White Sox Move To Eliminate Ballpark Straws Is An Environmental Touchdown
The Chicago White Sox have chosen to eliminate plastic straws from their ballpark for the rest of their season, making them a contender for Chicago's most environmentally-conscious sporting franchise. This choice, the result of a partnership with the notorious straw-haters at the Shedd Aquarium, will probably make it more likely that fans will get some soda slopped down their backs this year. More importantly, it will probably also cause the planet to die just a little more slowly. That sounds morbid, yes, but really, it's a good thing, and a sticky seat or two seems a small price to pay. We think it's a real slam dunk.

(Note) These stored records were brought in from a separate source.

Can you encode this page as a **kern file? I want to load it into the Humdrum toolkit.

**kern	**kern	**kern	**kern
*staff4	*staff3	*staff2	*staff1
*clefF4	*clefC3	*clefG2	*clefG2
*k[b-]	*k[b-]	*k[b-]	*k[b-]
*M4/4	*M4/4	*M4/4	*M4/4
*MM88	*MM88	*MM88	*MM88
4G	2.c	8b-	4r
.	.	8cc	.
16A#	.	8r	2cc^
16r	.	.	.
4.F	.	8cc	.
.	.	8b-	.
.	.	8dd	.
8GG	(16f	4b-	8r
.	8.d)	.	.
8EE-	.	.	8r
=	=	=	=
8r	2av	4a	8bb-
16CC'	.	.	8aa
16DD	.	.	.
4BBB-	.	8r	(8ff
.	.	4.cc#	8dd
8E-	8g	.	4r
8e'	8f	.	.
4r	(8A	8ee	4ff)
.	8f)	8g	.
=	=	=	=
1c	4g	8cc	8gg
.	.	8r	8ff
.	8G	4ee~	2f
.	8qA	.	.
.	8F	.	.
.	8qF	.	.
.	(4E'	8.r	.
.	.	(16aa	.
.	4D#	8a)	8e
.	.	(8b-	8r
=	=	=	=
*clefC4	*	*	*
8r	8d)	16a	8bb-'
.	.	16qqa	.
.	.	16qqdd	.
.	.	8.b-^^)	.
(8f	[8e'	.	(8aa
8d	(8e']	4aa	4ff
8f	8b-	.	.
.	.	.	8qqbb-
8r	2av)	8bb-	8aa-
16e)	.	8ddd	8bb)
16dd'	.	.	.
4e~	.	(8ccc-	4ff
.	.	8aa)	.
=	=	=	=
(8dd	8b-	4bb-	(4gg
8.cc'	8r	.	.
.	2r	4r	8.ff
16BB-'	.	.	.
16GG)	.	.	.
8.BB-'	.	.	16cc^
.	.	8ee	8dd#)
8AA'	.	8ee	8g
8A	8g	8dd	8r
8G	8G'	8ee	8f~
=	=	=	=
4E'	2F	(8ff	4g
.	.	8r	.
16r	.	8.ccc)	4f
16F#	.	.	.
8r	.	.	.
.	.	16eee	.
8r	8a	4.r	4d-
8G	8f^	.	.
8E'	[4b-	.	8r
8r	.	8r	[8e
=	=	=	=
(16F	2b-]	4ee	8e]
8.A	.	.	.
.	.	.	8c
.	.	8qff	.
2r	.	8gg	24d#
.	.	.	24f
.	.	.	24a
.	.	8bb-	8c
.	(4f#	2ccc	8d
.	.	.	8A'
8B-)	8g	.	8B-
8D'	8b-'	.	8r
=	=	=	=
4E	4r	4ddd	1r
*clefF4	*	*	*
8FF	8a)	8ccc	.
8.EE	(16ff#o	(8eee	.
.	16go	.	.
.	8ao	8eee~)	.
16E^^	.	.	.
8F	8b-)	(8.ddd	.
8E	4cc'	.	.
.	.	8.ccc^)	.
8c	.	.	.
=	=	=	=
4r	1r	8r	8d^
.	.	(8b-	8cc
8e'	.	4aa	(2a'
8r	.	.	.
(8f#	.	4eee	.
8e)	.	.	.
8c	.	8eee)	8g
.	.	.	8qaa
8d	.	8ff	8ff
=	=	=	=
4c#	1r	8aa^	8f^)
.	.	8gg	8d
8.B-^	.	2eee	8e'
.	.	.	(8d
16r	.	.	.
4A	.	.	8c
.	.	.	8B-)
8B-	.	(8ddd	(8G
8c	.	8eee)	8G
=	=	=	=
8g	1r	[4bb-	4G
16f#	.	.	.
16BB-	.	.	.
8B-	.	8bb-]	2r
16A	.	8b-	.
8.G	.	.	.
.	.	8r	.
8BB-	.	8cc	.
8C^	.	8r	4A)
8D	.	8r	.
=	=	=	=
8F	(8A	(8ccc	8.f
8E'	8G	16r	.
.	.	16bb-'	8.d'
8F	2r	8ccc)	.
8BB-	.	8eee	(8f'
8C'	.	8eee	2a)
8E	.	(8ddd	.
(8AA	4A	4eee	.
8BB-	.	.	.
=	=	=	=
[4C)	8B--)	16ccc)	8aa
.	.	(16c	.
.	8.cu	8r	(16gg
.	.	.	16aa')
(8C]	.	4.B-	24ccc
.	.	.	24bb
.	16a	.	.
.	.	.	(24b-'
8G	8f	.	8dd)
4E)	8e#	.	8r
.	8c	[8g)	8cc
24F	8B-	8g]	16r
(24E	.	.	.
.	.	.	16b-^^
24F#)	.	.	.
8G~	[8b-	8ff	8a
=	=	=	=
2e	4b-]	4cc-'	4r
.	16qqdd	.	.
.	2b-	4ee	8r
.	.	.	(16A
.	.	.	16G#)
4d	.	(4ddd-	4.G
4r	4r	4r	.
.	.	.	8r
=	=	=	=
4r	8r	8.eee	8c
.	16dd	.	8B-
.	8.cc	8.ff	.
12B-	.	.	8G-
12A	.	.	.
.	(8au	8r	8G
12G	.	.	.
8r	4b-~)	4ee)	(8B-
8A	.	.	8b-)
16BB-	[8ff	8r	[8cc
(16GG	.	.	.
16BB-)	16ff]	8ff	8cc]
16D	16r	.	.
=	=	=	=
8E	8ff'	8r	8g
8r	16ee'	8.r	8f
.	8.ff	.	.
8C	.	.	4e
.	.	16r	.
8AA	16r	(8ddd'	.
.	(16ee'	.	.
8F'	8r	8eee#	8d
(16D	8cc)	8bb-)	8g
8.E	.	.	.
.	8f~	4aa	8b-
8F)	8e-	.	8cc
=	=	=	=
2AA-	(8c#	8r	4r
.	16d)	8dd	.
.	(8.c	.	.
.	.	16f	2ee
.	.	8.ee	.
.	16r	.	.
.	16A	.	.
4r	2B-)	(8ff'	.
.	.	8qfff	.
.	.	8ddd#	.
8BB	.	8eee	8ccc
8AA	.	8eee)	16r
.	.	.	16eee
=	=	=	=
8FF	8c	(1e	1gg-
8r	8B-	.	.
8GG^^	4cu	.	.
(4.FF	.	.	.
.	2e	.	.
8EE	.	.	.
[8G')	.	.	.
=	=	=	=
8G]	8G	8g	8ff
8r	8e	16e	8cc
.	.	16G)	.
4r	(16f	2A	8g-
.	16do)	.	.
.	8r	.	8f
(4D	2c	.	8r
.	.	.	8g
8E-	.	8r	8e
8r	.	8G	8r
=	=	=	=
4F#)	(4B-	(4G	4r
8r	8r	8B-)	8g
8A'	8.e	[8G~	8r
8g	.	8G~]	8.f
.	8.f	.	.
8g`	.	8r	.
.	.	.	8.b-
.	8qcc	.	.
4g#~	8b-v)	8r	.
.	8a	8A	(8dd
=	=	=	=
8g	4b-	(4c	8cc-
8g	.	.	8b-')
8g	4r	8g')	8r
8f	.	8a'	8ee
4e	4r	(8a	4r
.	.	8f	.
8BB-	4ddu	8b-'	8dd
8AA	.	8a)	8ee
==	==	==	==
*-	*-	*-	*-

The decision, as reported by NBC Chicago 5, means that concession stand workers will no longer automatically provide straws of any kind at Guaranteed Rate Field, though they will begrudgingly hand over biodegradable straws on request. That small concession to concession-purchasers should ensure that anyone who absolutely refuses to consume a carbonated beverage without a long skinny liquid chute can still sip merrily away, and can do so without any sort of straw-related guilt complex. If you care about the environment at all, you should be doing an end zone dance right about now!
The Sox estimate that their radical straw agenda will save more than 215,000 straws this season, which is a lot of straws. According to Shedd, Americans use approximately 500 million straws per day, while we as a planet dump roughly 19 billion tons of plastic in the ocean annually. Straws that don't biodegrade are, the Shedd the Straw website helpfully notes, nearly impossible to recycle, so "it's likely that every straw ever used still exists on our planet."
That's insane, and the White Sox organization is right to vehemently oppose straws and all they stand for. We applaud you, South Siders—now that's a goooooooaaallll!!! worth scoring.